Une mascarade ! dit le PCF.

Le cercueil, drapé d’un tissu rouge frangé d’or, est transporté, dans un corbillard, de la chapelle des Missions évangéliques où il a été veillé toute la nuit par des camarades, jusqu’à la place Clichy.

Sur la place et autour, une foule immense commence à s’attrouper. On parlera de 200 000 personnes. Le cercueil est sorti du corbillard. Geismar et plusieurs camarades immigrés le prennent alors sur leurs épaules. On se relaiera ainsi pour le porter, jusqu’au cimetière du Père-Lachaise (7 kilomètres), pendant trois heures.

— Je l’ai porté ! me dit Ali Majri, on voit ma photo avec le cercueil sur l’épaule dans France-Soir. C’est moi qui ai exigé que le défilé passe par le quartier Barbès, un quartier arabe, car Pierrot c’était un militant de la cause des immigrés...

— J’ai aussi porté le cercueil ! dit Bouboule.

— Moi je ne l’ai pas porté, j’étais clandestin..., conclut Julien Pépin.

(…)

— Munich, dira trente ans plus tard Hantigone, ça a été la seconde cassure, dans la GP, après l’annulation de la manif dure qui devait avoir lieu le soir de la mort d’Overney, au métro Charonne...

— Oui, ça a été une cassure, ajoute Jean-Claude Meunier.
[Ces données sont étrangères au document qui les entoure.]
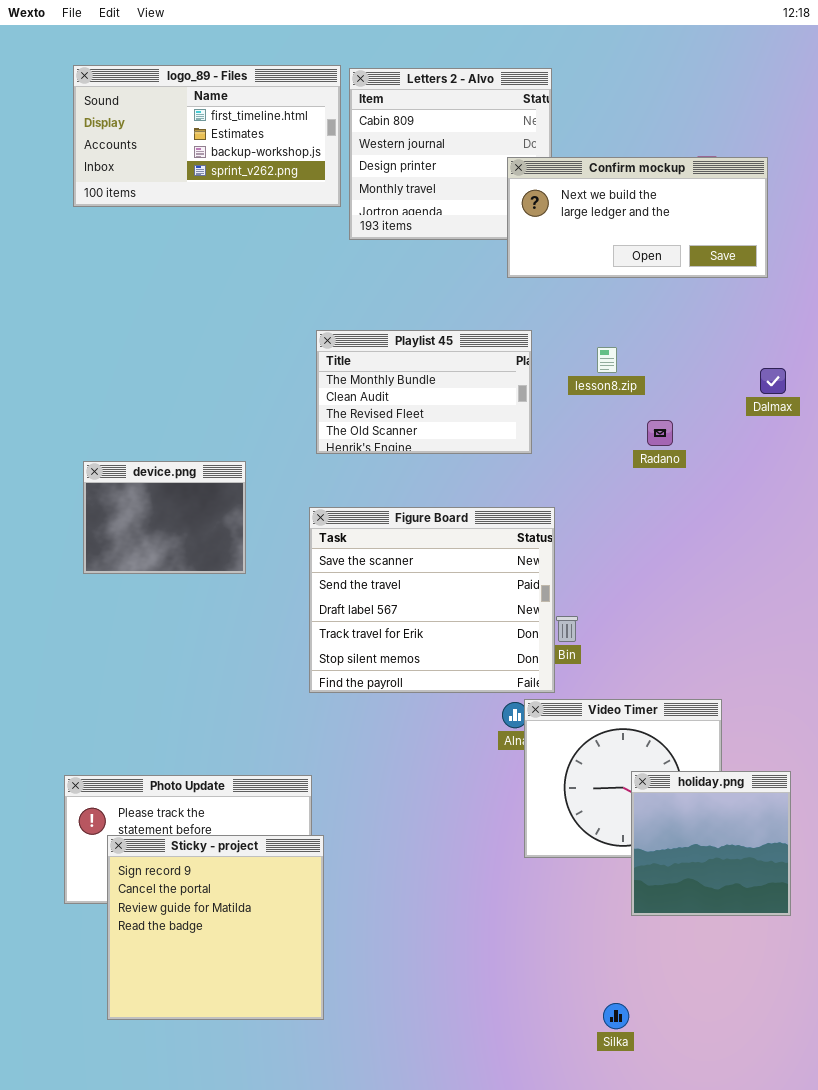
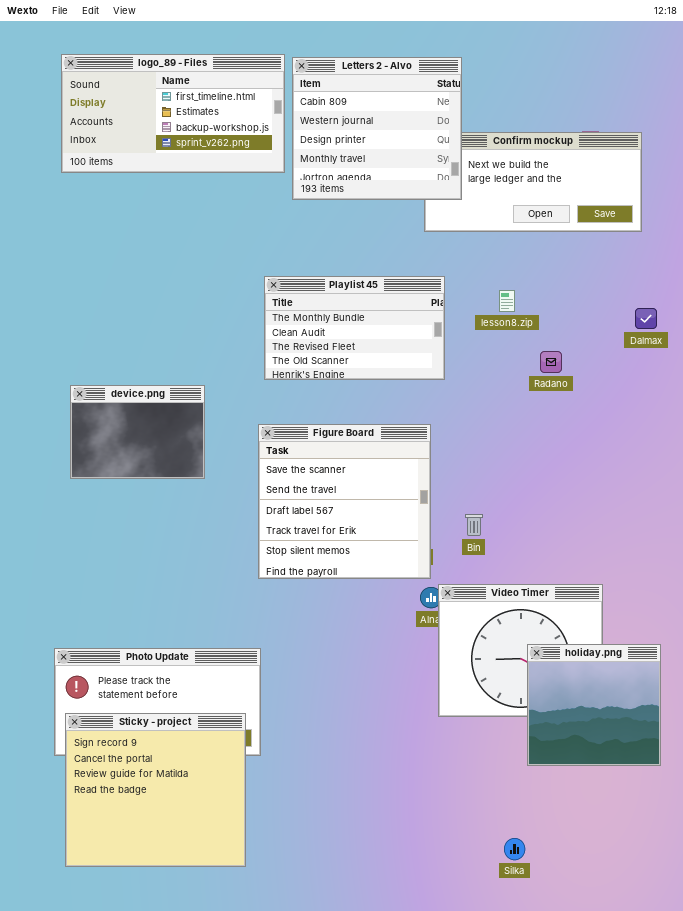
Letters 2 - Alvo: [349,68,552,240] -> [292,57,462,200], raised
Figure Board: [309,507,555,693] -> [258,424,431,579], resized
Sticky - project: [107,835,324,1020] -> [65,713,246,867], moved

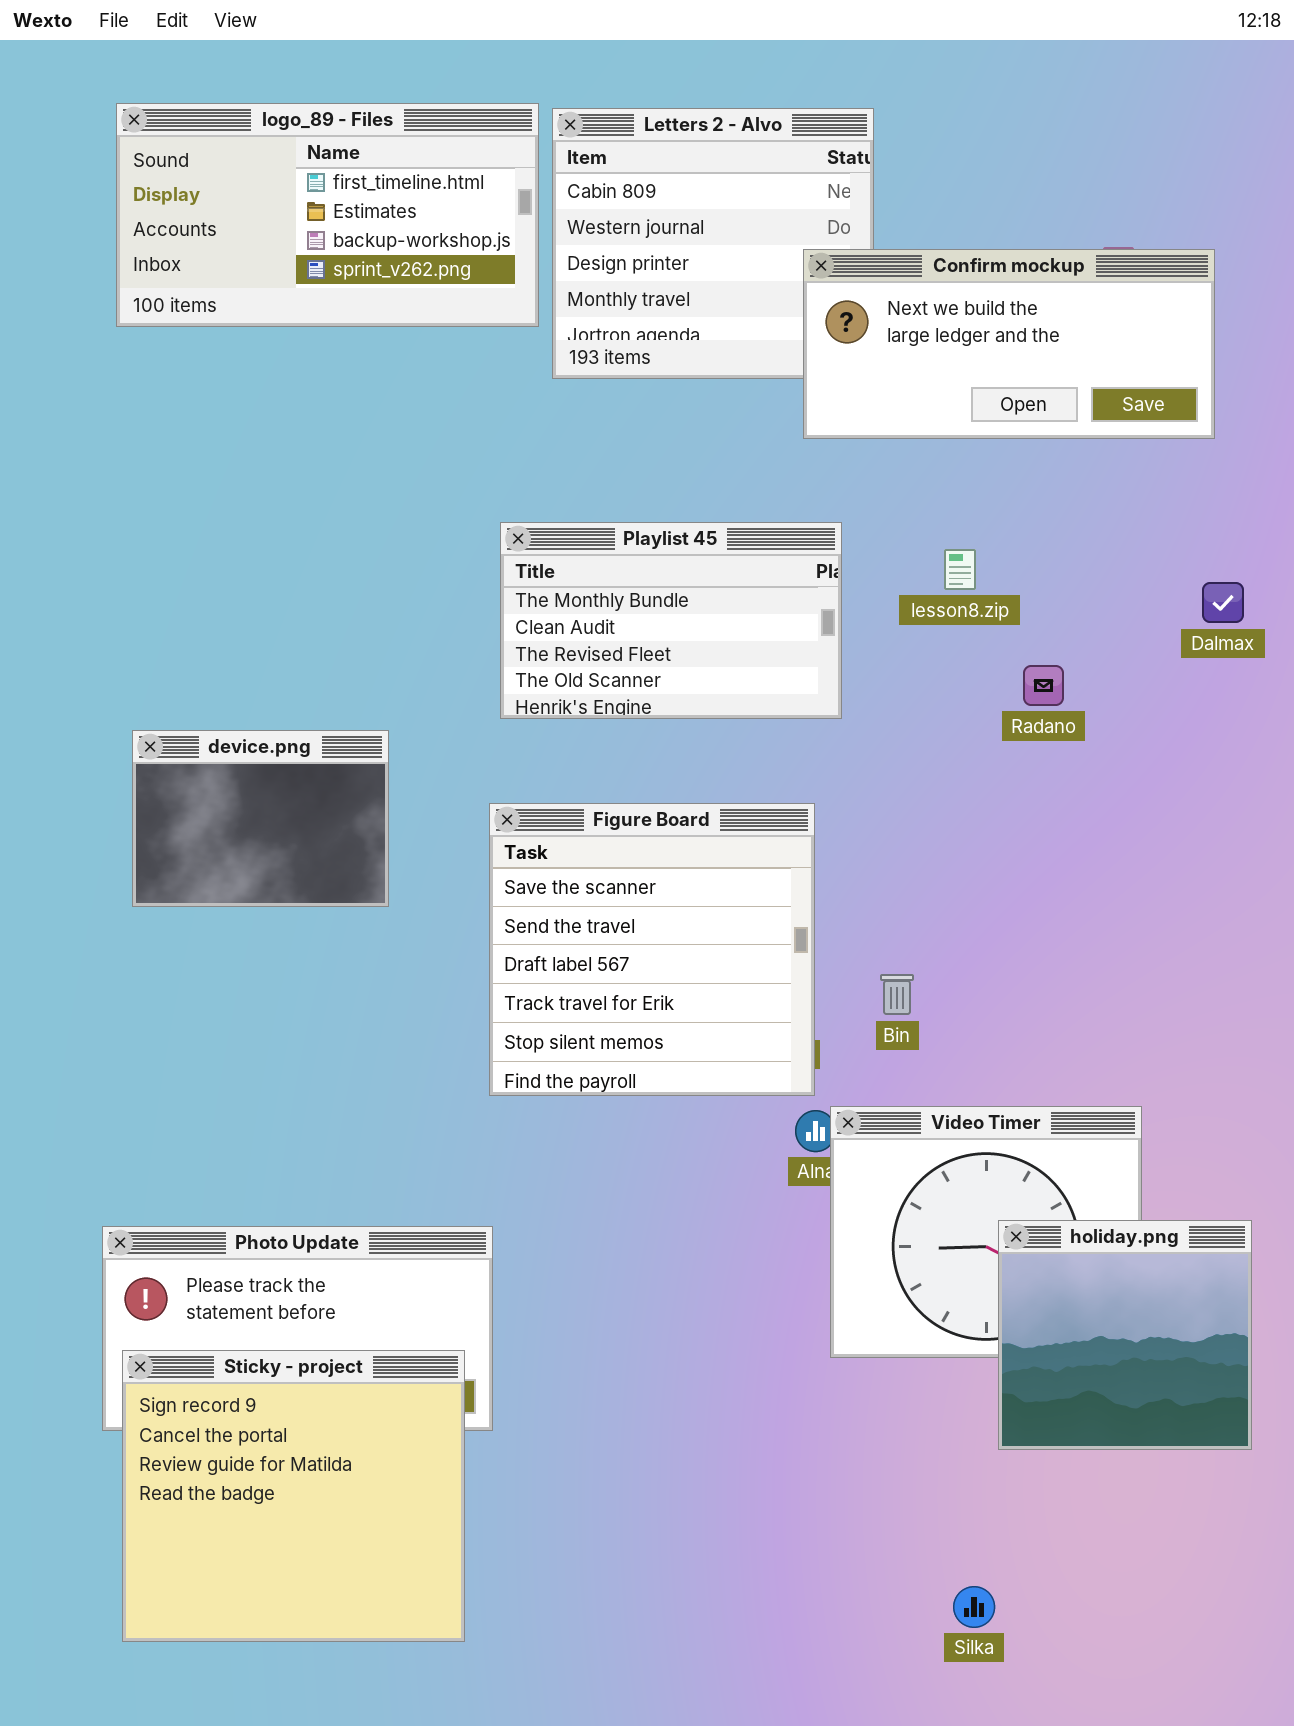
Confirm mockup: [424,132,642,232] -> [803,249,1215,439], raised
C’est le moment où les frontières entre antisionisme et antisémitisme se sont effacées... Tous les Israéliens n’étaient pas coupables...

Maos arabes et maos juifs commencent à divorcer.

— Ce divorce, ça a débuté en 1971 déjà, dit Ali Majri.

(…)

— Qu’est-ce que nous ont proposé nos chefs ? ironise Ali Majri. De participer ensemble à une coopérative agricole, de vivre en communauté, de planter des choux-fleurs en quelque sorte...

Il éclate de rire.

— Ceux que la dissolution a le plus enragés, ce sont les militants ouvriers de la NRP, et puis certains immigrés. Sans compter les bonnes poires de « démocrates » qui avaient financé le mouvement, raconte Jean-Paul Cruse.